> **GOAL OF THE EXERCISE**
Set out every line of the records below as a single numbered list, skipping any blank lines.

##### DATA SHOWN #####

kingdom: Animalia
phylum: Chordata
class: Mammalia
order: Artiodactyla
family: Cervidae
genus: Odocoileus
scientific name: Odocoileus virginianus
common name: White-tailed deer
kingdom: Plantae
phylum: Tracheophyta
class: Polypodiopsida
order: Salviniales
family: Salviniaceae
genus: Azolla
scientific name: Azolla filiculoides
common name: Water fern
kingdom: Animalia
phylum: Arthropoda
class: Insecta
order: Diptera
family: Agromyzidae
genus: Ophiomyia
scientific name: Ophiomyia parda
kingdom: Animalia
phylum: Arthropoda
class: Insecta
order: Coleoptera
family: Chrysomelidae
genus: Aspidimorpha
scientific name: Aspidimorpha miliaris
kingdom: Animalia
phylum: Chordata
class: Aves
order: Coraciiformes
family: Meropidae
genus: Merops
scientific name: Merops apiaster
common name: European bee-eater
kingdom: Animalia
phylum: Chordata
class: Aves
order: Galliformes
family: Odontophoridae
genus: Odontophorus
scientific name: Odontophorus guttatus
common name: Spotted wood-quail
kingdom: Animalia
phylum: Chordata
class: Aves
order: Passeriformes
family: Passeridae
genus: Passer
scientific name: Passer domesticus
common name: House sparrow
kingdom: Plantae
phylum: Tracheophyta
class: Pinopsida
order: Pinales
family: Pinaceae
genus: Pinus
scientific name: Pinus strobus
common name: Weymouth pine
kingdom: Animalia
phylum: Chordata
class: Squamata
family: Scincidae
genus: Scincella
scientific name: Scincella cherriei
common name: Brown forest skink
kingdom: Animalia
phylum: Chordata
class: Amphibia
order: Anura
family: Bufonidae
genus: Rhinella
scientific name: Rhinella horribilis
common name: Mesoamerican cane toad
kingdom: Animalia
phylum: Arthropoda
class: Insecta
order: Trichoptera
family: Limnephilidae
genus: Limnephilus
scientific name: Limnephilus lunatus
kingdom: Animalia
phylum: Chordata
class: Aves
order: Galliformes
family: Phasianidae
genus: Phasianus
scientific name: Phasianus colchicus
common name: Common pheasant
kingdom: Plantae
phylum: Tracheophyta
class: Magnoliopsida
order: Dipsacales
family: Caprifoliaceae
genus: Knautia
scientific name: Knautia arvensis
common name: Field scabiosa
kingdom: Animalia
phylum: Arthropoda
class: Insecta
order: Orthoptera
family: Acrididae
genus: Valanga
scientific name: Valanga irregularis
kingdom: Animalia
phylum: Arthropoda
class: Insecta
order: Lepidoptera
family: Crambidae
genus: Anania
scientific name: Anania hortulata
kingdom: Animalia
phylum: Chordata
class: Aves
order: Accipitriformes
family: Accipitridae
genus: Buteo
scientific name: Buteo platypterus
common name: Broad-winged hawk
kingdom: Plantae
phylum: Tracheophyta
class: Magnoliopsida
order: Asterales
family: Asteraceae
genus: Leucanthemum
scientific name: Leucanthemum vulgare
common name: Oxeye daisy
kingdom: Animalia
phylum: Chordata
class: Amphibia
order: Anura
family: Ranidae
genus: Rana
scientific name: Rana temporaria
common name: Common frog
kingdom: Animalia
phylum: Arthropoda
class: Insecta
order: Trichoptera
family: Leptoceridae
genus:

#####

> **ANSWER FOR THIS EXERCISE**
1. kingdom: Animalia
2. phylum: Chordata
3. class: Mammalia
4. order: Artiodactyla
5. family: Cervidae
6. genus: Odocoileus
7. scientific name: Odocoileus virginianus
8. common name: White-tailed deer
9. kingdom: Plantae
10. phylum: Tracheophyta
11. class: Polypodiopsida
12. order: Salviniales
13. family: Salviniaceae
14. genus: Azolla
15. scientific name: Azolla filiculoides
16. common name: Water fern
17. kingdom: Animalia
18. phylum: Arthropoda
19. class: Insecta
20. order: Diptera
21. family: Agromyzidae
22. genus: Ophiomyia
23. scientific name: Ophiomyia parda
24. kingdom: Animalia
25. phylum: Arthropoda
26. class: Insecta
27. order: Coleoptera
28. family: Chrysomelidae
29. genus: Aspidimorpha
30. scientific name: Aspidimorpha miliaris
31. kingdom: Animalia
32. phylum: Chordata
33. class: Aves
34. order: Coraciiformes
35. family: Meropidae
36. genus: Merops
37. scientific name: Merops apiaster
38. common name: European bee-eater
39. kingdom: Animalia
40. phylum: Chordata
41. class: Aves
42. order: Galliformes
43. family: Odontophoridae
44. genus: Odontophorus
45. scientific name: Odontophorus guttatus
46. common name: Spotted wood-quail
47. kingdom: Animalia
48. phylum: Chordata
49. class: Aves
50. order: Passeriformes
51. family: Passeridae
52. genus: Passer
53. scientific name: Passer domesticus
54. common name: House sparrow
55. kingdom: Plantae
56. phylum: Tracheophyta
57. class: Pinopsida
58. order: Pinales
59. family: Pinaceae
60. genus: Pinus
61. scientific name: Pinus strobus
62. common name: Weymouth pine
63. kingdom: Animalia
64. phylum: Chordata
65. class: Squamata
66. family: Scincidae
67. genus: Scincella
68. scientific name: Scincella cherriei
69. common name: Brown forest skink
70. kingdom: Animalia
71. phylum: Chordata
72. class: Amphibia
73. order: Anura
74. family: Bufonidae
75. genus: Rhinella
76. scientific name: Rhinella horribilis
77. common name: Mesoamerican cane toad
78. kingdom: Animalia
79. phylum: Arthropoda
80. class: Insecta
81. order: Trichoptera
82. family: Limnephilidae
83. genus: Limnephilus
84. scientific name: Limnephilus lunatus
85. kingdom: Animalia
86. phylum: Chordata
87. class: Aves
88. order: Galliformes
89. family: Phasianidae
90. genus: Phasianus
91. scientific name: Phasianus colchicus
92. common name: Common pheasant
93. kingdom: Plantae
94. phylum: Tracheophyta
95. class: Magnoliopsida
96. order: Dipsacales
97. family: Caprifoliaceae
98. genus: Knautia
99. scientific name: Knautia arvensis
100. common name: Field scabiosa
101. kingdom: Animalia
102. phylum: Arthropoda
103. class: Insecta
104. order: Orthoptera
105. family: Acrididae
106. genus: Valanga
107. scientific name: Valanga irregularis
108. kingdom: Animalia
109. phylum: Arthropoda
110. class: Insecta
111. order: Lepidoptera
112. family: Crambidae
113. genus: Anania
114. scientific name: Anania hortulata
115. kingdom: Animalia
116. phylum: Chordata
117. class: Aves
118. order: Accipitriformes
119. family: Accipitridae
120. genus: Buteo
121. scientific name: Buteo platypterus
122. common name: Broad-winged hawk
123. kingdom: Plantae
124. phylum: Tracheophyta
125. class: Magnoliopsida
126. order: Asterales
127. family: Asteraceae
128. genus: Leucanthemum
129. scientific name: Leucanthemum vulgare
130. common name: Oxeye daisy
131. kingdom: Animalia
132. phylum: Chordata
133. class: Amphibia
134. order: Anura
135. family: Ranidae
136. genus: Rana
137. scientific name: Rana temporaria
138. common name: Common frog
139. kingdom: Animalia
140. phylum: Arthropoda
141. class: Insecta
142. order: Trichoptera
143. family: Leptoceridae
144. genus:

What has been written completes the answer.